At the Consensus Miami 2026 conference, a clear shift toward regulated financial infrastructure took center stage as crypto industry leaders revealed a sharp rise in bank charter applications and deepening institutional interest in stablecoins.
During a policy summit panel, executives from federally regulated banks said crypto companies are increasingly seeking national and state bank charters to gain direct access to customer deposits, reduce borrowing costs, and escape regulatory grey zones. The Office of the Comptroller of the Currency (OCC) has already reversed its previous anti-crypto stance, now permitting banks to engage in cryptocurrency-related activities including custody and stablecoin operations. Law firm Troutman Pepper Locke confirmed it is working on multiple applications, while World Liberty Financial’s WLTC Holdings entity applied for a national trust bank charter in January—one of the highest-profile cases to date.

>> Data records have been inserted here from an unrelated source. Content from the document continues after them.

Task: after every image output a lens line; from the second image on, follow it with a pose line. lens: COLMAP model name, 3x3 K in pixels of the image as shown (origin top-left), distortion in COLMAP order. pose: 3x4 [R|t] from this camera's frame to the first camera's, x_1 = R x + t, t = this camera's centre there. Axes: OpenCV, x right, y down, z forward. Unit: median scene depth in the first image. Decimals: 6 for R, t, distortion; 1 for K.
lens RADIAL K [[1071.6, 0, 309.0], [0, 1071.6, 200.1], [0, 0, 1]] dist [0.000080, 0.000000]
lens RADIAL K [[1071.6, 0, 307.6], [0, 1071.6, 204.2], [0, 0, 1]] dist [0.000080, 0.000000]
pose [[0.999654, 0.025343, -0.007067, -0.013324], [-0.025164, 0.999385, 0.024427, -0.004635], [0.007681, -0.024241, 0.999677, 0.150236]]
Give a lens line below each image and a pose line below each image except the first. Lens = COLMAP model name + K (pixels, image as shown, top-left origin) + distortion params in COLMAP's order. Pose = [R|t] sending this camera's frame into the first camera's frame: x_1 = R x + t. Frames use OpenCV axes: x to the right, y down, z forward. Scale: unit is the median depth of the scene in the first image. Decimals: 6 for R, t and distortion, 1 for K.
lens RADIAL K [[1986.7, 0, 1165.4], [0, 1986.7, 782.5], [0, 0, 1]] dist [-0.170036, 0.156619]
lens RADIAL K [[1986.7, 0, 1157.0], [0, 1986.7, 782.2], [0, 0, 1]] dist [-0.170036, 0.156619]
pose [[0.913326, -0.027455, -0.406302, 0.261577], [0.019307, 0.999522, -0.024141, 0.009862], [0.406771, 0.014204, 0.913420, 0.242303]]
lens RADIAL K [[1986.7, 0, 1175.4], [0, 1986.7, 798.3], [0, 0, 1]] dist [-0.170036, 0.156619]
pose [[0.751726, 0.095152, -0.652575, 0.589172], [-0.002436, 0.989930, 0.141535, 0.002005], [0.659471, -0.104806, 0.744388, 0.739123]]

The charter push follows a broader Trump-era deregulatory shift that has encouraged crypto firms to pursue full banking status. A bank license allows them to offer loans and deposit services directly, eliminating costly third-party arrangements. SoFi’s relaunch as a nationally chartered bank offering crypto trading was cited as a leading example of this trend.
Meanwhile, a separate panel with executives from MoonPay, Ripple, and Paxos highlighted that stablecoins are moving beyond mere trading tools. New legislation like the GENIUS Act has provided the regulatory clarity needed for traditional financial institutions to explore dollar-backed tokens for cross-border payments, treasury management, and settlement services. Richard Harrison, MoonPay’s VP of banking partnerships, noted that stablecoins still make up a small portion of global remittances but predicted steady adoption over the next five years as payment infrastructure improves.
Ripple SVP Jack McDonald stressed that enterprise adoption hinges on regulated products, trusted custody, and legal certainty, adding that “utility matters more than market capitalization.” Paxos engineer Brent Perrault pointed to privacy concerns on public blockchains as an unresolved challenge, while noting that competition among issuers now revolves around compliance standards and distribution partnerships—citing PayPal USD and major institutional tie-ups as evidence of expanding demand outside crypto-native circles.